At any rate, I’ve always relied upon the ol’ sprezzatura, especially where my appearance is concerned. You have to baffle the eye somehow. Look pretty, for GOD’S SAKE look pretty if you can possibly manage it, but not too pretty. I mean, ew, WHO DOES SHE THINK SHE IS. When I get dressed, I’ll get the whole outfit looking just right, and then I undo one thing. Untuck the blouse, put on sneakers instead of shoes with a heel. Lose the attention-getting jewelry and work on getting my hair perfect instead. I’m not saying my system is flawless—sometimes I look too disheveled, or I make an odd choice—but it works pretty well. I don’t ever want to be the person clomping around in too-tall shoes, however cute the shoes may be.

Tonight I’m going out to hear some live music, denizen of the night that I am. (LOL.) It’s a darkwave show in a little basement club and I have an all-black outfit that’s sort of my go-to for things like this. All-black is always cool, in my opinion: It’s the embodiment of sprezzatura, since it makes you look chic and sleek but allows you to be sort of self-effacing at the same time; you practically disappear.

But next week, when I go to Rizzoli’s to meet Stephanie Lake, the lovely woman who wrote the Bonnie Cashin book, I will violate my usual rules of cool and show her my jacket, and tell her how I bought it with Cashin in mind. Something about the designer, her California-born freshness and the vibrant colors of her designs, makes that sort of posturing seem unnecessary, embarrassing even. In the whole of Lake’s book, there is hardly a single picture of Cashin that doesn’t show her smiling hugely or laughing with friends. Her clothing is impeccable of course, but her sprezzatura comes from the fact that she looks unusual, like no one but herself. Her look isn’t careless—studied or otherwise—but you might call it carefree. Which is a WHOLE NOTHER way of being cool.
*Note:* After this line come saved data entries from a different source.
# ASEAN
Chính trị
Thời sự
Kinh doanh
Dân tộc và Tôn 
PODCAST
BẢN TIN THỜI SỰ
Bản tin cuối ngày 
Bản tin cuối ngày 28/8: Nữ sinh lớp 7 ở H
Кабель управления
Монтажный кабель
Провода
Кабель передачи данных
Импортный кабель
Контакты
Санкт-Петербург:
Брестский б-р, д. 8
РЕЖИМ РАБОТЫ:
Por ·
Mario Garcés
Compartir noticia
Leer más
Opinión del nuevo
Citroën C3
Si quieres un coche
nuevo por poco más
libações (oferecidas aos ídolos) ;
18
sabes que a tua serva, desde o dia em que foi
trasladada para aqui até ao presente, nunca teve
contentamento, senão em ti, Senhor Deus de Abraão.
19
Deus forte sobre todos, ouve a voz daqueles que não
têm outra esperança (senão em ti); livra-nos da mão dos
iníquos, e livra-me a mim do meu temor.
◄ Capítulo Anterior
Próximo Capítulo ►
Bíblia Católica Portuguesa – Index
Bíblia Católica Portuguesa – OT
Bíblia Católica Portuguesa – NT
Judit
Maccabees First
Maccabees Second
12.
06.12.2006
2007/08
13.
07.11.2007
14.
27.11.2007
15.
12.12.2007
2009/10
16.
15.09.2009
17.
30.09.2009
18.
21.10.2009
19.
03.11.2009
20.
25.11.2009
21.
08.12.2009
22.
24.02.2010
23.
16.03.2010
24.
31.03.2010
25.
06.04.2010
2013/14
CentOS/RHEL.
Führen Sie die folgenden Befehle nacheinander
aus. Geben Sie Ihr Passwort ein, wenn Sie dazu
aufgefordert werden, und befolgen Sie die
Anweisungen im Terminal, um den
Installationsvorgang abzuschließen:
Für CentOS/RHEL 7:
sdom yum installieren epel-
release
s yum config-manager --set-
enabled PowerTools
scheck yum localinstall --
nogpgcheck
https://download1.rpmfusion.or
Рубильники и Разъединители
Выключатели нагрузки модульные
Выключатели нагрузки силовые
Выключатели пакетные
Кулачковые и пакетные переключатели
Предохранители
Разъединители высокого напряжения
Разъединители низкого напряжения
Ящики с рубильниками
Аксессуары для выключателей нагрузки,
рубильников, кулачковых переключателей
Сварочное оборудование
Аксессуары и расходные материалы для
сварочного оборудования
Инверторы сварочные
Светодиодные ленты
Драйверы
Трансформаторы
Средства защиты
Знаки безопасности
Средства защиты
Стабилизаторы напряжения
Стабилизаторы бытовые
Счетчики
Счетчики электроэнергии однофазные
In their videos, Mort and More—despite being upscale clothiers in London, and every bit as elegant and refined as that suggests—have bright spirits and a youthful energy, and they often get the giggles. Still, that coolness. It’s there. One of the two men shows the folded and rumpled handkerchief in his suit pocket and says, “All right, now, you’re gonna ask me how did I do it. The answer to that is, I don’t know.”